What the task requires =
Report every line from the following entries that contains the string "verdier".

Exercise data =
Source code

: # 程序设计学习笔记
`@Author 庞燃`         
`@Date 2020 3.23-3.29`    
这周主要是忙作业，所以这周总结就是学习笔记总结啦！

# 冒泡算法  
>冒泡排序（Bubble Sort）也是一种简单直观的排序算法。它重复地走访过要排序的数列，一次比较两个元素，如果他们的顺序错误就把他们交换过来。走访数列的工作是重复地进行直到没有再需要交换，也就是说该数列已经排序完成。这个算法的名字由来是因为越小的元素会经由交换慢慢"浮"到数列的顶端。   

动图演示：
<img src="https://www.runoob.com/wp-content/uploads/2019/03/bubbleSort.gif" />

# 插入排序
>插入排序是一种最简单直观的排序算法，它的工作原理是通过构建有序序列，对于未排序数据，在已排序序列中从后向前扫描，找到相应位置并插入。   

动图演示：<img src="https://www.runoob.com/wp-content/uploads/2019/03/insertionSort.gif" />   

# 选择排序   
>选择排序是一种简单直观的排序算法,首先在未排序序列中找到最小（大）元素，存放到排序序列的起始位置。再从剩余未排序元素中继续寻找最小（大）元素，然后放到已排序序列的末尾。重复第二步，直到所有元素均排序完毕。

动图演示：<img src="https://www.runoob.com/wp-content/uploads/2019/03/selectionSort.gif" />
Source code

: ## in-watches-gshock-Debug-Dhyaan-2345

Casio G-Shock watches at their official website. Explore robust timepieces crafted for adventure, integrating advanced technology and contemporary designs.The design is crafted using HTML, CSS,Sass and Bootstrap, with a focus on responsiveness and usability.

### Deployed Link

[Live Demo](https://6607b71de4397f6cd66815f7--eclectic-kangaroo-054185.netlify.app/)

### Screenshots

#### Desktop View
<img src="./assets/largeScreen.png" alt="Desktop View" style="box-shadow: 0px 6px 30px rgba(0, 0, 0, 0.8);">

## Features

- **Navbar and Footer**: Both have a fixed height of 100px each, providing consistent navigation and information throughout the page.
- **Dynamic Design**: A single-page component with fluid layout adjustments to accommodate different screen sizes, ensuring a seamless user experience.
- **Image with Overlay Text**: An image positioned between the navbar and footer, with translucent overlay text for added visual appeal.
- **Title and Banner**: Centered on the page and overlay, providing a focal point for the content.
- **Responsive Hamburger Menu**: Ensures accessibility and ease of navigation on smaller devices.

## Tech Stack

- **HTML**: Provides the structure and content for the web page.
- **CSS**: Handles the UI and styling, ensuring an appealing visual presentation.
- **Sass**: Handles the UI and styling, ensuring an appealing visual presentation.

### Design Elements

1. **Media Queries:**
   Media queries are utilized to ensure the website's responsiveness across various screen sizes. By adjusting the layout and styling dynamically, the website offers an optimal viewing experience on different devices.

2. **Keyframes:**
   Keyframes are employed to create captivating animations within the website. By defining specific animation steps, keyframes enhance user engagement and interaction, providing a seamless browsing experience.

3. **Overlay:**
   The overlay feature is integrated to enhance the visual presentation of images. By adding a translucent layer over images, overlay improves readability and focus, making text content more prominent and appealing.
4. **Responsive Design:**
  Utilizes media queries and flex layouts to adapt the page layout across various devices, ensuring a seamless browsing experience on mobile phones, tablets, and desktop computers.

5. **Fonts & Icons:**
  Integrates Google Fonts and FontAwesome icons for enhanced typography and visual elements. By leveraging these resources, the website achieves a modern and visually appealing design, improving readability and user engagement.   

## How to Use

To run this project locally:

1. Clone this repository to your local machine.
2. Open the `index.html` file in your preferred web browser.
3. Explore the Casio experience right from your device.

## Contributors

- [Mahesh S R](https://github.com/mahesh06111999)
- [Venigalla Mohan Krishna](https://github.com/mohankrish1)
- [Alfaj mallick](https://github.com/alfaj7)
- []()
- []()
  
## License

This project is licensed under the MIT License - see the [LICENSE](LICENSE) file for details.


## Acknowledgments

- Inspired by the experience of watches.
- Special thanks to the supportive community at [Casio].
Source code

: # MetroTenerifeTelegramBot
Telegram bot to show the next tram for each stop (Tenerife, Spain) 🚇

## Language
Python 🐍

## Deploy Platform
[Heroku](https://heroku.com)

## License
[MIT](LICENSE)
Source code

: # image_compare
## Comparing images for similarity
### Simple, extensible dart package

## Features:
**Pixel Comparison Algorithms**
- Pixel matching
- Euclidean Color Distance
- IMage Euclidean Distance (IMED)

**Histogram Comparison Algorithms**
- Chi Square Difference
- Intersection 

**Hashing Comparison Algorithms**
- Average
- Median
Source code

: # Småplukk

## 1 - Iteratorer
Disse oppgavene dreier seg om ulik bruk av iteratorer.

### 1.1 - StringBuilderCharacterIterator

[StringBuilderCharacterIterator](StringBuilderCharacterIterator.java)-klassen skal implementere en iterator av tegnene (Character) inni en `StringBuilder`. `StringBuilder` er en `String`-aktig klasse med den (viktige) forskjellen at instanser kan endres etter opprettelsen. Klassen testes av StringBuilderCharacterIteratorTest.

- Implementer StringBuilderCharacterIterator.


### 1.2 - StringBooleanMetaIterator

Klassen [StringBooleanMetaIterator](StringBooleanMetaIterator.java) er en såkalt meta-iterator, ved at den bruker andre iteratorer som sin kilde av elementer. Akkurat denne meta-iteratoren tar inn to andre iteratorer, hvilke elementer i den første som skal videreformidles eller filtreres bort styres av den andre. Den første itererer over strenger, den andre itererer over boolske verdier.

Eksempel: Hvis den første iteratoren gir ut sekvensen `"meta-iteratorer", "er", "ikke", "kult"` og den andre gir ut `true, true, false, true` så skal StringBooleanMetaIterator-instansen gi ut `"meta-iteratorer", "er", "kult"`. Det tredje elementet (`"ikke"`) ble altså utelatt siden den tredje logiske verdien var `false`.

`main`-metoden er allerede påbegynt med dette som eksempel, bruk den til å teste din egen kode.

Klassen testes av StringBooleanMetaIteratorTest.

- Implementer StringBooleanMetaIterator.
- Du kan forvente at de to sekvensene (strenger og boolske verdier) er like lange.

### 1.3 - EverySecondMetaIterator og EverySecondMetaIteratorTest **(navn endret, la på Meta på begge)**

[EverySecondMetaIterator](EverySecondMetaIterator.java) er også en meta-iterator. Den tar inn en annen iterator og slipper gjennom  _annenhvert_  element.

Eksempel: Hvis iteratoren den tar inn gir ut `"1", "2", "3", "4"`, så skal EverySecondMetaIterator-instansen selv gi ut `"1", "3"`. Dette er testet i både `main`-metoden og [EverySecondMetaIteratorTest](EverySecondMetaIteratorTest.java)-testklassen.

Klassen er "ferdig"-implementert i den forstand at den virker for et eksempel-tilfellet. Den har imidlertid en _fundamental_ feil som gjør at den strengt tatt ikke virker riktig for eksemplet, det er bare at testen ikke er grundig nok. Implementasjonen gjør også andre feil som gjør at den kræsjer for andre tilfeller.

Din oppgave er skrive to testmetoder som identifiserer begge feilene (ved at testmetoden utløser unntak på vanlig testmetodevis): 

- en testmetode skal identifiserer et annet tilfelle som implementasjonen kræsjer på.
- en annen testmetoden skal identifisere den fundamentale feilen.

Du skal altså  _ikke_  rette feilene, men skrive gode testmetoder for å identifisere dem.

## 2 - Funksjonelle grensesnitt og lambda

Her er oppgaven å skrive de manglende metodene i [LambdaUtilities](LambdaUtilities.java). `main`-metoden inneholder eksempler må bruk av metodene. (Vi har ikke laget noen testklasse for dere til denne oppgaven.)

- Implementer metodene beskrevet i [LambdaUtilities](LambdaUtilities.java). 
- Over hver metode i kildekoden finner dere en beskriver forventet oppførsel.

---

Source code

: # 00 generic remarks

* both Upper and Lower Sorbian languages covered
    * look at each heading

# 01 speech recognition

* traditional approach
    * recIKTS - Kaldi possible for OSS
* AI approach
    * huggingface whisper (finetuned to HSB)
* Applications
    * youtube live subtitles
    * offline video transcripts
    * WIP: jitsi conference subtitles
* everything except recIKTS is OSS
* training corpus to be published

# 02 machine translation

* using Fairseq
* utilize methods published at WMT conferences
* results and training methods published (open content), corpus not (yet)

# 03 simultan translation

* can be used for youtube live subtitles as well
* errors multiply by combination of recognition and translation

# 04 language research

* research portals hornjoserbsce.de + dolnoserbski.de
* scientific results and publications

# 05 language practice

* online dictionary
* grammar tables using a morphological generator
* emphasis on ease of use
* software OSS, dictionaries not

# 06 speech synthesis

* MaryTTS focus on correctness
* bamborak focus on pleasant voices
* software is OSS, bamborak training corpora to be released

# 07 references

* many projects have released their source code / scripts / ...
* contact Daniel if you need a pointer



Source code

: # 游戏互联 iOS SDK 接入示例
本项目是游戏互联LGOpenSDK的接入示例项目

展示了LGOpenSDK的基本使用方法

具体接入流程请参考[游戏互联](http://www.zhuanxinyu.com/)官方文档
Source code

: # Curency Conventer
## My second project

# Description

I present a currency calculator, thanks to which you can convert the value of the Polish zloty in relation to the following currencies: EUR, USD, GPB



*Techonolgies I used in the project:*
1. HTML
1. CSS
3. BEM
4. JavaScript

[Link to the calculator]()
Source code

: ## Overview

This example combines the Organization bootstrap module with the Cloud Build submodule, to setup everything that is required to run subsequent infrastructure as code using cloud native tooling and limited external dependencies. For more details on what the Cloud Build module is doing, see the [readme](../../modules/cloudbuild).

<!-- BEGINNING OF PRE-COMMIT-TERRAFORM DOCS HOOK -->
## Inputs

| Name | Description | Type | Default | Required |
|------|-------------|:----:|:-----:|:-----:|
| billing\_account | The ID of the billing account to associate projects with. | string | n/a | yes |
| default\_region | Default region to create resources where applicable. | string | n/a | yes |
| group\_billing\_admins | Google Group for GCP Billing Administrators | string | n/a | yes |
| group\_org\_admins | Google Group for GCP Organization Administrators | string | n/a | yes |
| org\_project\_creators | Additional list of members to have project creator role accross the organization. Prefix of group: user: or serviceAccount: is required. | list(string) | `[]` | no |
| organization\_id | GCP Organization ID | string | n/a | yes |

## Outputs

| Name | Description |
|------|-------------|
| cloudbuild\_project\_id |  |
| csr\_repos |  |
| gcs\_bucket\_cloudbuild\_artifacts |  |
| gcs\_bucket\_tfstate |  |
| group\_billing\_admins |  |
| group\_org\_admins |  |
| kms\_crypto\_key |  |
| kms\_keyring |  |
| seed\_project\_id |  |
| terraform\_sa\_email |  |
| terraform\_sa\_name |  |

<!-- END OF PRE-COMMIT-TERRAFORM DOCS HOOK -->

* * *

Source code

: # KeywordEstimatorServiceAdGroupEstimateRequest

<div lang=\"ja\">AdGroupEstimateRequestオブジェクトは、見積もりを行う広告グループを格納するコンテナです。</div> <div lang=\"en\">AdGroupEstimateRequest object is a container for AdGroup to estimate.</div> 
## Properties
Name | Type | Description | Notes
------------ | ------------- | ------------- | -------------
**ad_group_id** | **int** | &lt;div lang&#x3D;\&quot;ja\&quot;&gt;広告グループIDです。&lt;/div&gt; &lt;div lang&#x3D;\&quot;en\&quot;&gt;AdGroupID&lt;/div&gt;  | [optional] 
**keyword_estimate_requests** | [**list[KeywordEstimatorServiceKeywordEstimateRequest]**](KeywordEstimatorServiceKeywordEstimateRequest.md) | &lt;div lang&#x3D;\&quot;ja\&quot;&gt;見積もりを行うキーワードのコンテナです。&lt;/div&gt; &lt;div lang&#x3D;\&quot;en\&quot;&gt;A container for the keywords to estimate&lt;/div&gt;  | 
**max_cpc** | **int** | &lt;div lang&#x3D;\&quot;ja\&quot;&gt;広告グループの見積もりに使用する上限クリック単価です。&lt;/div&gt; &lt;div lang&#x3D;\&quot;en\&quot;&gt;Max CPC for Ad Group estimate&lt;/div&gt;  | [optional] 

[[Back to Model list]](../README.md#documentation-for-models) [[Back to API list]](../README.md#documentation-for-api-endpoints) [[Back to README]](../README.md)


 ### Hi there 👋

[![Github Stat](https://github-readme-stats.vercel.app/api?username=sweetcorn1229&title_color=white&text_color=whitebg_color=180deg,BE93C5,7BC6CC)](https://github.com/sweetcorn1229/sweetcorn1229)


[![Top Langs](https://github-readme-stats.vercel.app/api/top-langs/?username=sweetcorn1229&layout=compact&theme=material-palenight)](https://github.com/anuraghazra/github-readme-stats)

Solution to this problem =
Klassen [StringBooleanMetaIterator](StringBooleanMetaIterator.java) er en såkalt meta-iterator, ved at den bruker andre iteratorer som sin kilde av elementer. Akkurat denne meta-iteratoren tar inn to andre iteratorer, hvilke elementer i den første som skal videreformidles eller filtreres bort styres av den andre. Den første itererer over strenger, den andre itererer over boolske verdier.
- Du kan forvente at de to sekvensene (strenger og boolske verdier) er like lange.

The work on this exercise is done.